The Garage Museum for Contemporary Culture, the first of Moscow’s major museums to shut down when coronavirus hit, had announced last November that it would present plans this spring for the reconstruction of its Hexagon Pavilion in Gorky Park, but a spokeswoman told The Art Newspaper: “Like most museums, Garage is currently closed, so we have no updates regarding any of our offline projects at the moment. We encourage you to visit our constantly updated digital iteration."

The Garage Museum of Contemporary Art in Moscow Photo: Sergey Norin

Hard-hit oil industry

Russia’s oil and gas companies have historically been major museum sponsors, but oil prices have crashed in the wake of a price war between Rosneft, the country’s state oil giant, and Saudi Arabia. A cultural heritage foundation, which was founded in 2018 to carry out President Vladimir Putin’s campaign to build cultural centres around the country, is funded by oil and gas money. Planned museum locations include Vladivostok, on the Pacific coast, and Sevastopol, Crimea, the Black Sea peninsula that Russia annexed from Ukraine in 2014. The State Tretyakov Gallery in Moscow, the State Hermitage Museum, and the Bolshoi and Mariinsky theatres are listed as co-founders of the National Cultural Heritage Foundation.

Putin said in January 2019 at a meeting in Kaliningrad, where one centre is being built, that the new museums are being financed by “our oil and gas revenues stored away in a separate piggy bank”. He named Rosneftegaz, a secretive state holding company with stakes in Rosneft and Gazprom, a St Petersberg-based energy company.

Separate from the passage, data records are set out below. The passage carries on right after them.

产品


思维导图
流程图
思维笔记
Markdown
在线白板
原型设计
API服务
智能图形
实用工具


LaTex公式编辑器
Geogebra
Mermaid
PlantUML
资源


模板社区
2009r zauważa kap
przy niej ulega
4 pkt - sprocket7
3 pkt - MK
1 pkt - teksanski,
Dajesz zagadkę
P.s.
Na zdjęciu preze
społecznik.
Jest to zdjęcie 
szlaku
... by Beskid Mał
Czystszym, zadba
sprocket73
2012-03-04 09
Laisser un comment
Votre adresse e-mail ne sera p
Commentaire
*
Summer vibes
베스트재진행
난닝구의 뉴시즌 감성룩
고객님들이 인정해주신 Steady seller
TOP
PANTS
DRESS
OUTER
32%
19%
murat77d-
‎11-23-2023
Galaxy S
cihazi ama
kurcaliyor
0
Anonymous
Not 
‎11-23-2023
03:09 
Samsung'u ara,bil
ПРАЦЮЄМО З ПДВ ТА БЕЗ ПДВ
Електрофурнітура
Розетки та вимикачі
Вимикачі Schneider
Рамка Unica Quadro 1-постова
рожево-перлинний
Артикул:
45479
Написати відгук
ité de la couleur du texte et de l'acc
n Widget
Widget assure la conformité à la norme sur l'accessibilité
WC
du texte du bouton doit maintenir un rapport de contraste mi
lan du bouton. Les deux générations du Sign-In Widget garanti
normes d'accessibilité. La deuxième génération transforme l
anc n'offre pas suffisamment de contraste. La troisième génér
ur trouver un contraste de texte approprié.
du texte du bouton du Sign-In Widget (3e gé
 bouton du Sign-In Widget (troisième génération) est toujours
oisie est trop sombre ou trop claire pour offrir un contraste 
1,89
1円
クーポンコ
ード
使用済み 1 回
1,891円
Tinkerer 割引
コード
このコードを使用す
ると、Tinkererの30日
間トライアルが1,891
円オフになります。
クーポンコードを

In March, local media reported that hundreds of workers building a performing arts campus for the Vladivostok area had gone on strike, saying they had not been paid their full salary by the project’s contractor, Stroytransgaz. The construction company is controlled by Gennady TImchenko, a businessman with close ties to Putin.

A local official said that recruitment agencies had misinformed construction workers about terms. Natalia Volynskaya, director of the foundation, described it as a dispute over bonuses. A post on the foundation’s website in March said work had resumed and a construction target would be met in September 2020.